Incontra così infinite crisi da quarantena, nella perenne ricerca di un bagaglio emotivo decente per sopravvivere a letti non nostri… ma anche famiglie disfunzionali, disastri, archetipi egomaniaci, narcisisti, manipolatori, psicoanalisti, tradimenti, liste di esperienze immancabili, storie Istagram, asana, baci, disastri. Si trova letteralmente mandata affanculo da umani devastati da troppi figli a casa, nonni a distanza, uomini e donne che si respirano forte tutto il giorno “… a cercare pantaloni dell’Adidas del ’94, cioè l’ultima tuta acquistata, e se non la trovano è colpa tua, chiunque tu sia…”.

Tra didattiche a distanza, smart working, impossibilità a sfuggire dalle proprie scelte, assenza di passato e futuro Elisa però, come Alice nel paese delle meraviglie versione post moderna, scopre …”un manipolo di folli, un gruppo di scriteriati” resosi disponibile in strade lastricate di fallimenti e vittorie, in mulattiere di amore, che obbedisce a una liberatoria che garantisce anonimato e promette nuove segnalazioni di storie umane più o meno prossime, congiunti e non congiunti.

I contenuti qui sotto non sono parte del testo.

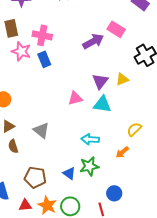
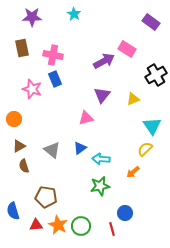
pink star: (21, 51) -> (32, 89), moved
purple triangle: (100, 81) -> (102, 95), moved
cyan triangle: (102, 104) -> (152, 126), moved, turned 48
blue triangle: (69, 173) -> (80, 148), moved, turned 48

Allontanandosi dalla propria bolla Elisa parla con 90 persone, 101 ore e 53 minuti sbobinati, con ultima tappa 12 settembre. Il risultato è un cammino di Santiago sentimentale, che nasconde indizi “… a capire il perché dell’incommensurabile disastro delle nostre vite emotive, di questo amarsi senza amarsi, la meraviglia del mentire, senza capirsi, dell’umanità nascosta e di quella che invece ti travolge, di questi tempi, paura, corpi fragili che siamo…”. Si racconta di un ritorno pieno di paura all’idea di non poter riacquistare un’autentica integrità, “…che fare l’autostop negli affari degli altri è pericoloso per chiunque” ma la verità è che questa si rivela per l’autrice l’esperienza più straordinaria mai vissuta: come facciamo a essere chi siamo senza esserlo mai, come si perde tutto e di tutto ci si dimentica. Casseri sta oggi ultimando dunque questa folle strampalata mappatura emotiva di panorami interiori, geografie familiari, strade, ponti, segreti, amori passati raccolta mentre fuori – nello spazio reale – la sospensione delle nostre vite complicava tutto.

A cesello, impossibile non citare l’intervento di Sara De Simone, critica letteraria e traduttrice, che ci racconta una Virginia Woolf da stesa, quasi una sfinge monumento alla vulnerabilità – regalandoci il primo ricordo della scrittrice, ovvero quello di stare sdraiata bambina e sentire il rumore delle onde, in uno stato intermedio tra veglia e sonno. Ci ricorda l’incredibile pregio di essere vivi, uno sguardo orizzontale a benedire le nostre inquietudini. Nella sala semivuota e vibrante sembra quasi che puoi accarezzarla quella Virginia, a letto, spesso malata, che legge e scrive, attende in un silenzio di crisalide che le si formino dentro i romanzi, la coscienza di un corpo to be e non to do, avvolta da una  malattia – agente di verità che tollera solo parole vere, persa a guardare il cielo come permesso rubato solo dai supini. Sdraiati siamo più capaci di pensare a una rosa che, fragile e ostinata, continua a fiorire nonostante tutto, incalza De Simone. Fermarsi a pensare alla rosa? Dunque invoca le parole di Adriana Cavarero che vede “la centralità della postura verticale come patetico abbaglio”, che essere al mondo è essere esposti e dipendenti, impreparati e spaventati, ma pronti a scoprire qualcosa che ci sorprenda; forse proprio nell’atto di contraddire l’asse verticale della gerarchia, della norma”.

Una possibile chiave per rivisitare un oggi dedito – inserisco senza esitazione anche Giorgia Serughetti – a curare i viventi, in questo “gigantesco bisogno di cura che ci trova impreparati” nella rimozione della dipendenza, tutti vulnerabili, tutti responsabili nell’evento totale nella percezione del limite, della precarietà, della vulnerabilità in un guadagno di consapevolezza nel coraggio di guardare in faccia caos e dolore, armando del proprio agire la speranza. Benedette siano le nostre inquiete mappature dunque, il fragile filo della rete che al vento vibra ma non cede.